Three influential leaders in the conservative movement have summoned other top conservatives for a closed-door meeting this Thursday in Washington D.C. to talk about how to stop Donald Trump and, should he become the Republican nominee, how to run a third-party “true conservative” challenger in the fall.
The organizers of the meeting include Bill Wichterman, who was President George W. Bush’s liaison to the conservative movement, Bob Fischer, a South Dakota businessman and longtime conservative convener, and Erick Erickson, the outspoken Trump opponent and conservative activist who founded RedState.com.
It’s an audacious move but one that makes some sense. Up until now the third-party threat that’s been held over the GOP has been Trump’s, inhibiting party leaders from plans to stop Trump at the convention via manipulation of rules or second-ballot deal-making. This counterthreat could be intended to brace the spines of Republicans who may if Trump does well tonight be inclined to throw in the towel. But it could also be intended to put a conservative-movement stamp on the anti-Trump coalition to head off any talk of John Kasich or someone who’s not a candidate becoming the alternative nominee. Erickson is firmly in Ted Cruz’s corner. Wichterman has been a social-conservative adviser to Marco Rubio, but is thoroughly a “movement” guy, and Fischer’s closely associated with the Christian Right. So it wouldn’t surprise me if this is a stealth Cruz operation.
Who would these birds choose as a third-party candidate if the time for idle threats passes and Trump wins the nomination? Nobody with a future in the Republican Party would dare run against the GOP nominee and risk bearing the burden of whatever godless socialistic madness gripped the country during a Clinton or Sanders administration. Maybe some conservative movement figure who is not currently in office or planning to run for anything else could step up, like, say, the Heritage Foundation’s Jim DeMint. Carly Fiorina has some time on her hands. Or perhaps if all else fails Erickson could carry the torch. He strikes me as the sort of guy who wouldn’t mind seeing his name on a bumper sticker, and after all, he has three and a half years of government experience as a member of the Macon, Georgia, City Council!
But Erickson has also dropped a hint about this cabal’s thinking that potentially makes it more serious — and even ominous — than one might originally imagine. Here’s a report from the Atlanta Journal-Constitution’s Jim Galloway on possible strategies:
November turnout by Republican voters is the main worry. The idea would be to put a stalwart Republican up as a third-party candidate, in order to give non-Trump Republicans a reason to go to the polls.
Two routes beckon: Establishment of a new party, and going through the process of getting on the ballot in several states (getting on all would be near-impossible); or reaching an agreement with an existing party that already has ballot access. The Constitution Party, for instance.
That would be the theocratic wacko-bird party founded by the late Howard Phillips.
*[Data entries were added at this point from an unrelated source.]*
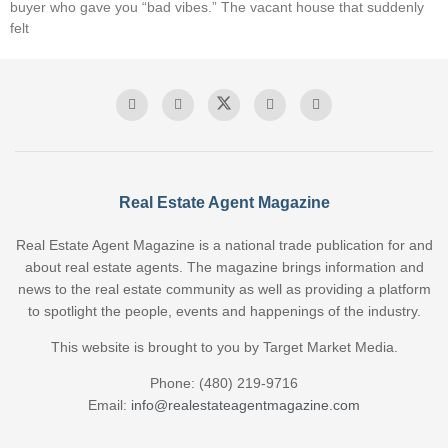
buyer who gave you “bad vibes.” The vacant house that suddenly
felt
Real Estate Agent Magazine
Real Estate Agent Magazine is a national trade publication for and
about real estate agents. The magazine brings information and
news to the real estate community as well as providing a platform
to spotlight the people, events and happenings of the industry.
This website is brought to you by Target Market Media.
Phone: (480) 219-9716
Email:
info@realestateagentmagazine.com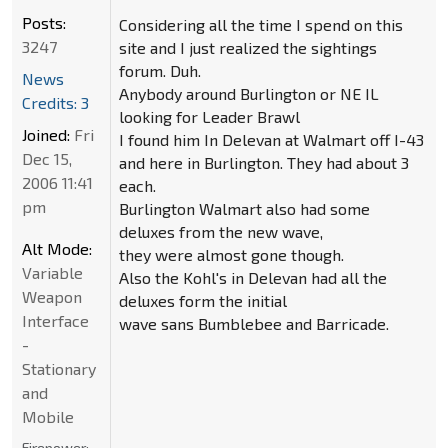
Posts:
Considering all the time I spend on this
3247
site and I just realized the sightings
forum. Duh.
News
Anybody around Burlington or NE IL
Credits: 3
looking for Leader Brawl
Joined:
Fri
I found him In Delevan at Walmart off I-43
Dec 15,
and here in Burlington. They had about 3
2006 11:41
each.
pm
Burlington Walmart also had some
deluxes from the new wave,
Alt Mode:
they were almost gone though.
Variable
Also the Kohl's in Delevan had all the
Weapon
deluxes form the initial
Interface
wave sans Bumblebee and Barricade.
-
Stationary
and
Mobile
Firepower: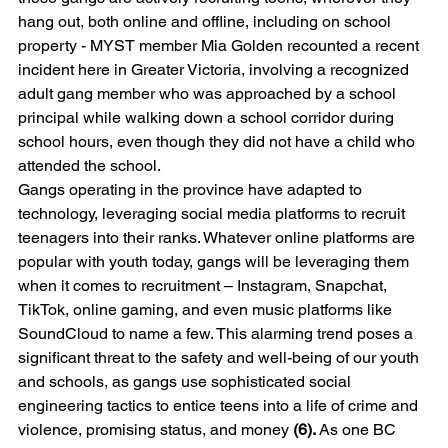
hang out, both online and offline, including on school 
property - MYST member Mia Golden recounted a recent 
incident here in Greater Victoria, involving a recognized 
adult gang member who was approached by a school 
principal while walking down a school corridor during 
school hours, even though they did not have a child who 
attended the school.
Gangs operating in the province have adapted to 
technology, leveraging social media platforms to recruit 
teenagers into their ranks. Whatever online platforms are 
popular with youth today, gangs will be leveraging them 
when it comes to recruitment – Instagram, Snapchat, 
TikTok, online gaming, and even music platforms like 
SoundCloud to name a few. This alarming trend poses a 
significant threat to the safety and well-being of our youth 
and schools, as gangs use sophisticated social 
engineering tactics to entice teens into a life of crime and 
violence, promising status, and money 
(6).
 As one BC 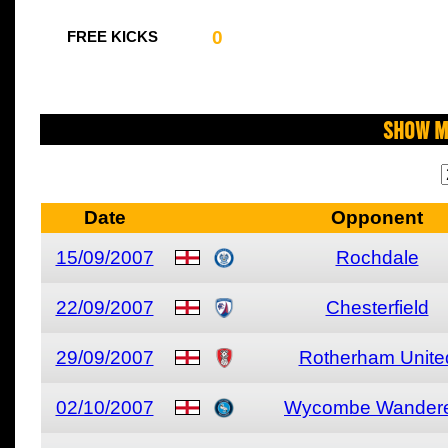
0
FREE KICKS
Show M
Date
Opponent
15/09/2007
Rochdale
22/09/2007
Chesterfield
29/09/2007
Rotherham Unite
02/10/2007
Wycombe Wander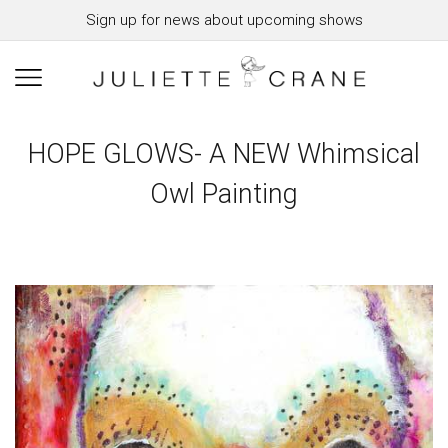
Sign up for news about upcoming shows
HOPE GLOWS- A NEW Whimsical
Owl Painting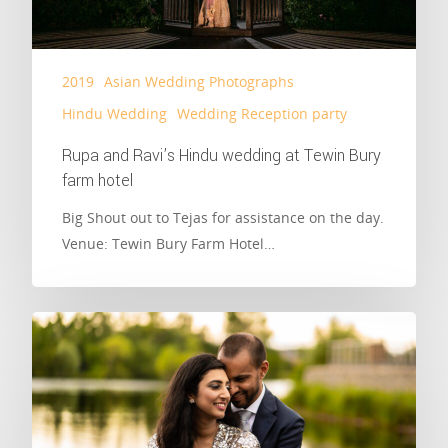
2019
Asian Wedding Photographs
Hindu Wedding
Wedding Reception party
Rupa and Ravi’s Hindu wedding at Tewin Bury
farm hotel
Big Shout out to Tejas for assistance on the day.
Venue: Tewin Bury Farm Hotel…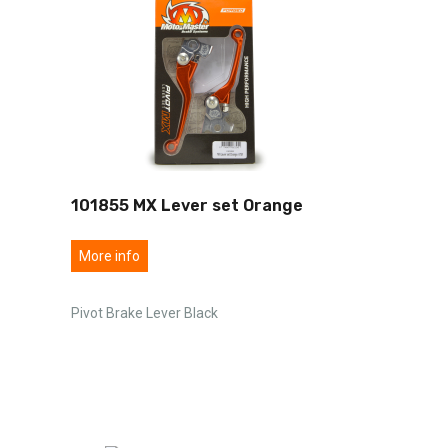
101855 MX Lever set Orange
More info
Pivot Brake Lever Black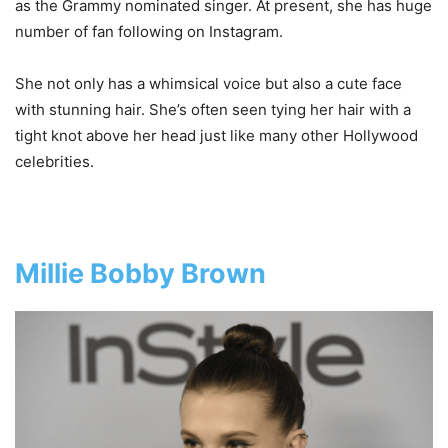
as the Grammy nominated singer. At present, she has huge
number of fan following on Instagram.
She not only has a whimsical voice but also a cute face
with stunning hair. She’s often seen tying her hair with a
tight knot above her head just like many other Hollywood
celebrities.
Millie Bobby Brown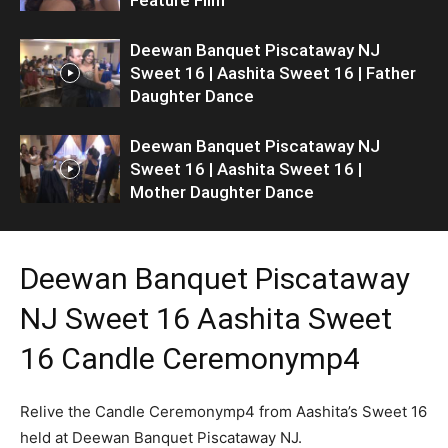
Deewan Banquet Piscataway NJ
Sweet 16 | Aashita Sweet 16 | Father
Daughter Dance
Deewan Banquet Piscataway NJ
Sweet 16 | Aashita Sweet 16 |
Mother Daughter Dance
Deewan Banquet Piscataway
NJ Sweet 16 Aashita Sweet
16 Candle Ceremonymp4
Relive the Candle Ceremonymp4 from Aashita’s Sweet 16
held at Deewan Banquet Piscataway NJ.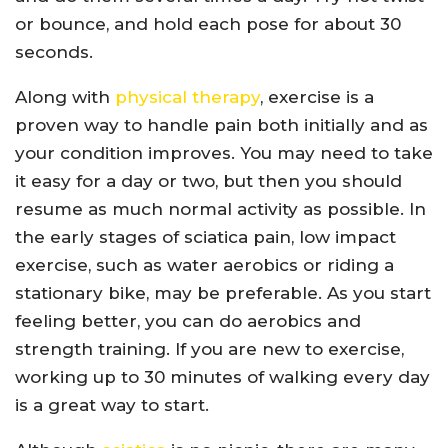
or bounce, and hold each pose for about 30
seconds.
Along with
physical therapy
, exercise is a
proven way to handle pain both initially and as
your condition improves. You may need to take
it easy for a day or two, but then you should
resume as much normal activity as possible. In
the early stages of sciatica pain, low impact
exercise, such as water aerobics or riding a
stationary bike, may be preferable. As you start
feeling better, you can do aerobics and
strength training. If you are new to exercise,
working up to 30 minutes of walking every day
is a great way to start.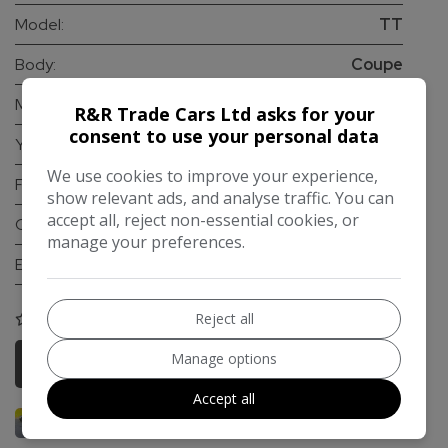
Model:
TT
Body:
Coupe
Mileage:
103,000
R&R Trade Cars Ltd asks for your
consent to use your personal data
Year:
2015
We use cookies to improve your experience,
Fuel Type:
Petrol
show relevant ads, and analyse traffic. You can
accept all, reject non-essential cookies, or
Gearbox:
Automatic
manage your preferences.
Engine Size:
2.0L
Reject all
COMPARE
Manage options
More Information
Accept all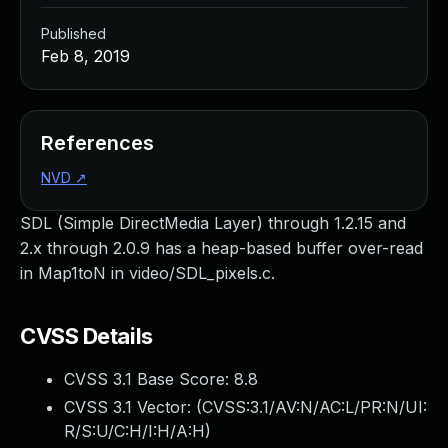
Published
Feb 8, 2019
References
NVD
↗
SDL (Simple DirectMedia Layer) through 1.2.15 and
2.x through 2.0.9 has a heap-based buffer over-read
in Map1toN in video/SDL_pixels.c.
CVSS Details
CVSS 3.1 Base Score:
8.8
CVSS 3.1 Vector: (
CVSS:3.1/AV:N/AC:L/PR:N/UI:
R/S:U/C:H/I:H/A:H
)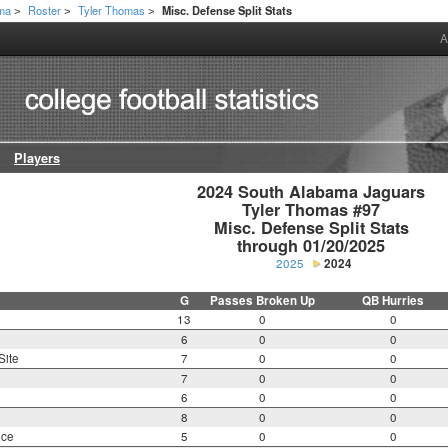
ama
Roster
Tyler Thomas
Misc. Defense Split Stats
>
>
>
A
Players
2024 South Alabama Jaguars

Tyler Thomas #97

Misc. Defense Split Stats

through 01/20/2025
2025
2024
G
Passes Broken Up
QB Hurries
13
0
0
6
0
0
Site
7
0
0
7
0
0
6
0
0
8
0
0
nce
5
0
0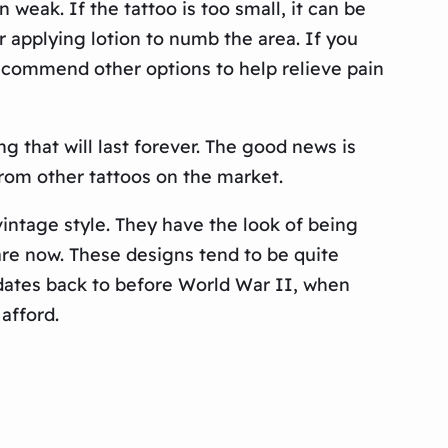
n weak. If the tattoo is too small, it can be
 applying lotion to numb the area. If you
recommend other options to help relieve pain
 that will last forever. The good news is
from other tattoos on the market.
intage style. They have the look of being
re now. These designs tend to be quite
le dates back to before World War II, when
afford.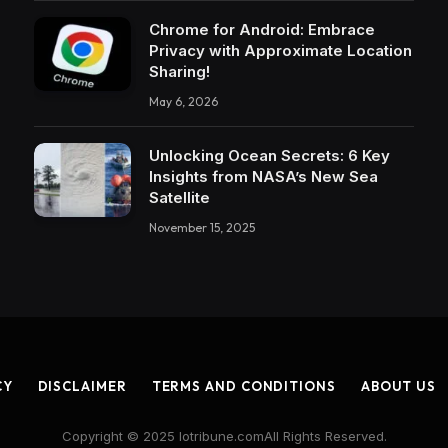
Chrome for Android: Embrace
Privacy with Approximate Location
Sharing!
May 6, 2026
Unlocking Ocean Secrets: 6 Key
Insights from NASA’s New Sea
Satellite
November 15, 2025
CY
DISCLAIMER
TERMS AND CONDITIONS
ABOUT US
Copyright © 2025 Iotribune.comAll Rights Reserved.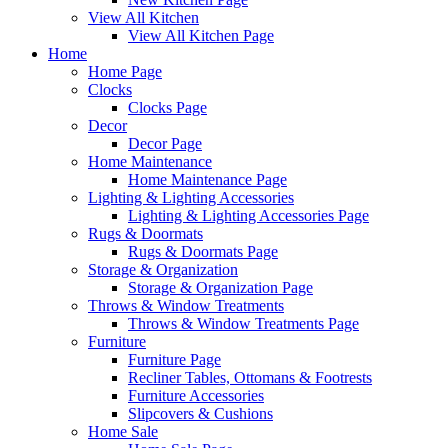
View All Kitchen
View All Kitchen Page
Home
Home Page
Clocks
Clocks Page
Decor
Decor Page
Home Maintenance
Home Maintenance Page
Lighting & Lighting Accessories
Lighting & Lighting Accessories Page
Rugs & Doormats
Rugs & Doormats Page
Storage & Organization
Storage & Organization Page
Throws & Window Treatments
Throws & Window Treatments Page
Furniture
Furniture Page
Recliner Tables, Ottomans & Footrests
Furniture Accessories
Slipcovers & Cushions
Home Sale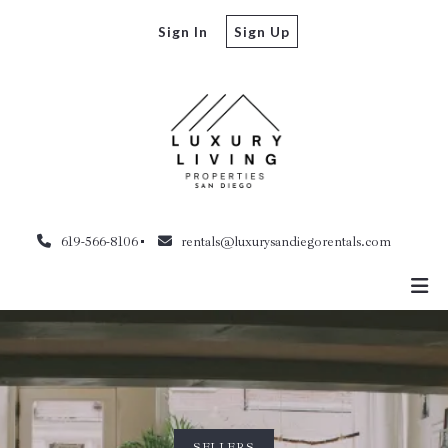
Sign In
Sign Up
619-566-8106
rentals@luxurysandiegorentals.com
SELLERS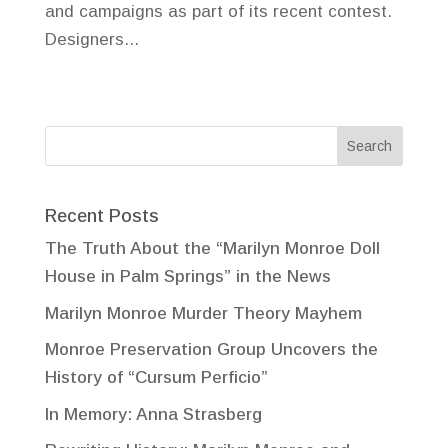
and campaigns as part of its recent contest.
Designers...
Recent Posts
The Truth About the “Marilyn Monroe Doll
House in Palm Springs” in the News
Marilyn Monroe Murder Theory Mayhem
Monroe Preservation Group Uncovers the
History of “Cursum Perficio”
In Memory: Anna Strasberg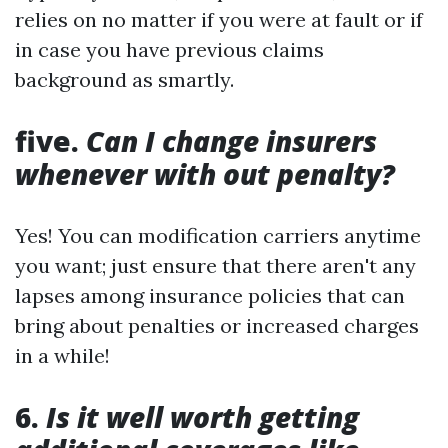
relies on no matter if you were at fault or if
in case you have previous claims
background as smartly.
five.
Can I change insurers
whenever with out penalty?
Yes! You can modification carriers anytime
you want; just ensure that there aren't any
lapses among insurance policies that can
bring about penalties or increased charges
in a while!
6.
Is it well worth getting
But I digress:
Erickson said that, even if the effort focused on a single state – Texas perhaps – that might be enough to deprive Hillary Clinton of an electoral college majority. The president would then be chosen by the U.S. House, which presumably would remain in Republican hands.
In case you’ve forgotten your distant U.S. history, under the 12th Amendment to the Constitution if no candidate wins a majority of the presidential electors, then the U.S. House, with each delegation having one vote, can elect a president from the top-three electoral-vote winners. That would presumably be Clinton (or Sanders), Trump, and then whomever the cabal members are supporting. With or without the kind of “corrupt bargain” that elevated John Quincy Adams to the presidency over Andrew Jackson in 1924, anything could theoretically happen.
I guess the possibility of a “contested convention” just isn’t enough craziness for one election cycle, is it?